Guess what, Deborah. It is about the Right and the Left in the sense that Mr. Homnick has had abundant opportunities to decry the lack of decency from Rush Limbaugh (remember Barack the Magic Negro), Ann Coulter, Michelle Malkin, et al. but could not bestir himself to write a column denouncing the lack of decency on the part of any of these. Since you probably agree with their positions, I suspect you find nothing particularly offensive in what they say. What is the appropriate aphorism: glass houses? Log in your neighbor’s eye?
Mike Roush

LEADING QUESTION
Re: Mike Roush’s letter (under “There He Goes Again”) in Reader Mail’s Burden of Proof:

As Dr. Phil is apt to say: “80% of all questions are accusations in disguise.” I don’t know about the 80% part, but, having worked among learned professionals who really thought employing the Socratic method hid the fact that they really were saying “you filthy bastard,” I’d say it is at least 50% true. So when we read Mike Roush’s “are you willing to impose the same standards on the Right, Mr. Homnick?” we know he is saying another version of “talk about the kettle calling the pot black!” More to the point, the veiled assertion is Conservatives allow for themselves that which they condemn in liberals.
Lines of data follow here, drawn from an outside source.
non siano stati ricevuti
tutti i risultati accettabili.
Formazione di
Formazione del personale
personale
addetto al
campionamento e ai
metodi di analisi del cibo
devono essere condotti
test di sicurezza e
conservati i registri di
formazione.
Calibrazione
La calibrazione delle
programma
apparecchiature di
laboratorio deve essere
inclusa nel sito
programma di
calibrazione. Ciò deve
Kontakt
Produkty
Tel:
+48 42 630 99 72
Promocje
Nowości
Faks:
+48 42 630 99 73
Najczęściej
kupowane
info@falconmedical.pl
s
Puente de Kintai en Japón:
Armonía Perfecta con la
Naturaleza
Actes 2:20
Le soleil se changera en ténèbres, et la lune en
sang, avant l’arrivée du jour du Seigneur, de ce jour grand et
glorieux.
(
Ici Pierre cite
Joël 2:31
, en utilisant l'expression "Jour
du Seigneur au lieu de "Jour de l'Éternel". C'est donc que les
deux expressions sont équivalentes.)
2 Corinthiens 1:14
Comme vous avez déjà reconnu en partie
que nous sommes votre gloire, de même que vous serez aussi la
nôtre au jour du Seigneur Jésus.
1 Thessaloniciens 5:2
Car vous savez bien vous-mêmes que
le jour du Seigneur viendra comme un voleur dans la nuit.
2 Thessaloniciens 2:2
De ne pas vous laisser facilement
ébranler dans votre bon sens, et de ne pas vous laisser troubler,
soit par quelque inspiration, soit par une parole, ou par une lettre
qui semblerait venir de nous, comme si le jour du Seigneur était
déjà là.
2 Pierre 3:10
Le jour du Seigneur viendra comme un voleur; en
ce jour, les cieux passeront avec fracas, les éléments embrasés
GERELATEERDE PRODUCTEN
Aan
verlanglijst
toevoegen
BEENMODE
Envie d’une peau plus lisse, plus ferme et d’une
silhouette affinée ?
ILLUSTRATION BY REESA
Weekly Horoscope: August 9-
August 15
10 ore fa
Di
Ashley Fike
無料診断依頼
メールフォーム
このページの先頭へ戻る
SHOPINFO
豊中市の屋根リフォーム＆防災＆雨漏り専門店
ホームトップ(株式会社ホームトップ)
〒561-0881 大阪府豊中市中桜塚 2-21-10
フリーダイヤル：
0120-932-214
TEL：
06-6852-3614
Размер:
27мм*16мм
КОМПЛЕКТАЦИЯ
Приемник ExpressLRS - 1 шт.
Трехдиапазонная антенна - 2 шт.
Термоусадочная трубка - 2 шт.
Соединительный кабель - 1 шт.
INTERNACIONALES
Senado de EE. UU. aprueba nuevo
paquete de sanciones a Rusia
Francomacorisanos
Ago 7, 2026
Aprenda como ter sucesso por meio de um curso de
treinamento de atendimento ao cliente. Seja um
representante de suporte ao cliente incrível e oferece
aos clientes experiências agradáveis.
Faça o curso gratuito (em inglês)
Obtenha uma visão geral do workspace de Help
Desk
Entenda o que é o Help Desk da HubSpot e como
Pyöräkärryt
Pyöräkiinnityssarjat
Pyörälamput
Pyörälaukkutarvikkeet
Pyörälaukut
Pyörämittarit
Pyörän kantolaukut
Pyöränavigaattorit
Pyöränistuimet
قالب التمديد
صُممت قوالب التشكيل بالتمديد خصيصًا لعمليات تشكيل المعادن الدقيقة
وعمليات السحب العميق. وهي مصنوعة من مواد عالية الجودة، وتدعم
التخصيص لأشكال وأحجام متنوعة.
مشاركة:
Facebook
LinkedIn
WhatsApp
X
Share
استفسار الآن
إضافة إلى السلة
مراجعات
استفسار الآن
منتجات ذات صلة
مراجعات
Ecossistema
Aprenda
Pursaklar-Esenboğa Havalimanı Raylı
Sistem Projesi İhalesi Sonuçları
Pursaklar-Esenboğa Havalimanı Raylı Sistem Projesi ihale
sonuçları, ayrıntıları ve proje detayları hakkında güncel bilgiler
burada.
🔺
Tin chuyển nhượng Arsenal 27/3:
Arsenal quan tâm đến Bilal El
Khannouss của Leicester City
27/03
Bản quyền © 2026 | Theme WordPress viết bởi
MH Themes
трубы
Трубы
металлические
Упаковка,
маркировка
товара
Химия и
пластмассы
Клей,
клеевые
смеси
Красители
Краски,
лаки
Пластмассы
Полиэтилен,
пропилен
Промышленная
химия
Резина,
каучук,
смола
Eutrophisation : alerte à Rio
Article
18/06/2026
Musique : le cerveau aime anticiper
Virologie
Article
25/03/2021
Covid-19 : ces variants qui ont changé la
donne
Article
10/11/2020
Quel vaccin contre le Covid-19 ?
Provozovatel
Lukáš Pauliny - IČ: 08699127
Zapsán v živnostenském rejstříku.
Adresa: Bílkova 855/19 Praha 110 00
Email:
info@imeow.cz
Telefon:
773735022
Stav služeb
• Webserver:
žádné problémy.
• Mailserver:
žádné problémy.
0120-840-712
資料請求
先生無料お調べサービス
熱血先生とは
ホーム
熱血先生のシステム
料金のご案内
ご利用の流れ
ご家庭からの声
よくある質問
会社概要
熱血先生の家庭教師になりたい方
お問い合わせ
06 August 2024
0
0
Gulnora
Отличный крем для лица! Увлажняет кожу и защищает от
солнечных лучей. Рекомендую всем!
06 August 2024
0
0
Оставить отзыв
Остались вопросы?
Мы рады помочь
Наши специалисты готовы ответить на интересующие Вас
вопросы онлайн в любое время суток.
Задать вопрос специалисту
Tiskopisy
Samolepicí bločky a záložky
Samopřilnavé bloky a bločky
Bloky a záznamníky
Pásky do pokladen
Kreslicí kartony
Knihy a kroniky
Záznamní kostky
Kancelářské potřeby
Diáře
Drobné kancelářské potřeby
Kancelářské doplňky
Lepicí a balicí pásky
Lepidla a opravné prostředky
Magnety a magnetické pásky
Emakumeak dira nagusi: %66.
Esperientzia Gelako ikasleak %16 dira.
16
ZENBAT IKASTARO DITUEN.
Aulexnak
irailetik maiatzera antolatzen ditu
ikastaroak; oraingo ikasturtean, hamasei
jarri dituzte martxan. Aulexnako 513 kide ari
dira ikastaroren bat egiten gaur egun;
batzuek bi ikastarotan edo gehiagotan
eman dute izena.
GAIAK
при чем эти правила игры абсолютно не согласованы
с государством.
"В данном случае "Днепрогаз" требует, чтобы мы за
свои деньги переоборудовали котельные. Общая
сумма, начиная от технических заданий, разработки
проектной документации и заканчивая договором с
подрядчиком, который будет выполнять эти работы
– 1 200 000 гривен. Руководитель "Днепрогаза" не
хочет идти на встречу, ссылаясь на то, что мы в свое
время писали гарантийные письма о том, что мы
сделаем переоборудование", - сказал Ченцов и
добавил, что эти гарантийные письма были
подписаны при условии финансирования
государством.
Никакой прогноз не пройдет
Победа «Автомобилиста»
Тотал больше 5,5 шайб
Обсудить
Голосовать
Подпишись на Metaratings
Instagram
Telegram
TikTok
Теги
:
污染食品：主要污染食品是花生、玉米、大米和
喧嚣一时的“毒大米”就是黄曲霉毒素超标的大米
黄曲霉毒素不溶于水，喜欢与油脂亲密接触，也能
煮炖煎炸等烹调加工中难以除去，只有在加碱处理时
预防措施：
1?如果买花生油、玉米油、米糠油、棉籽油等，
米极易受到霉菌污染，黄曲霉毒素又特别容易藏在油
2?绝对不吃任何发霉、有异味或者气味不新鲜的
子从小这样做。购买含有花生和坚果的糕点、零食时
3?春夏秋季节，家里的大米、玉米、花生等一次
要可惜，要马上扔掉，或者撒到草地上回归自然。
From personal experience, I’d say we Conservatives have our share of jerks; however, I’ve never been convinced that we have cornered the market on original sin. What I do know is that Liberals for some reason think they are a persecuted lot. There is always some kangaroo court somewhere that punishes them for their views. They write stories about themselves starring as Gary Cooper in High Noon standing heroically alone against a gang of cutthroats. And they get all bent out of shape when we don’t genuflect before their lofty idealism.

What’s wrong with Weiner and Davilman’s little book is that it is not funny — nor really was meant to be funny except as an in-the-club joke. It is a tribal salute. It is like two fans of the Indianapolis Colts passing each other by in Katmandu and simply giving each other the thumbs up for no other reason than sharing the same sports allegiance. It is that shrewd nod saying “I don’t know you but we both see it the same way so you’re OK in my book.”

Are you OK? I don’t know. What I don’t understand is the delicious enjoyment many on the left get at the imaginary picture of the Bush twins working in a bordello. Wishing personal depraved evil on one’s opponent and that which belongs to him is not…well…a good thing
Mike Dooley

HAVE IT BOTH WAYS
Re: Jeffrey Lord’s Teacher’s Pet: Big Oil:

While suggesting a tax increase makes me sick, I wonder if Republicans should suggest a targeted tax increase on Democrats’ oil profits?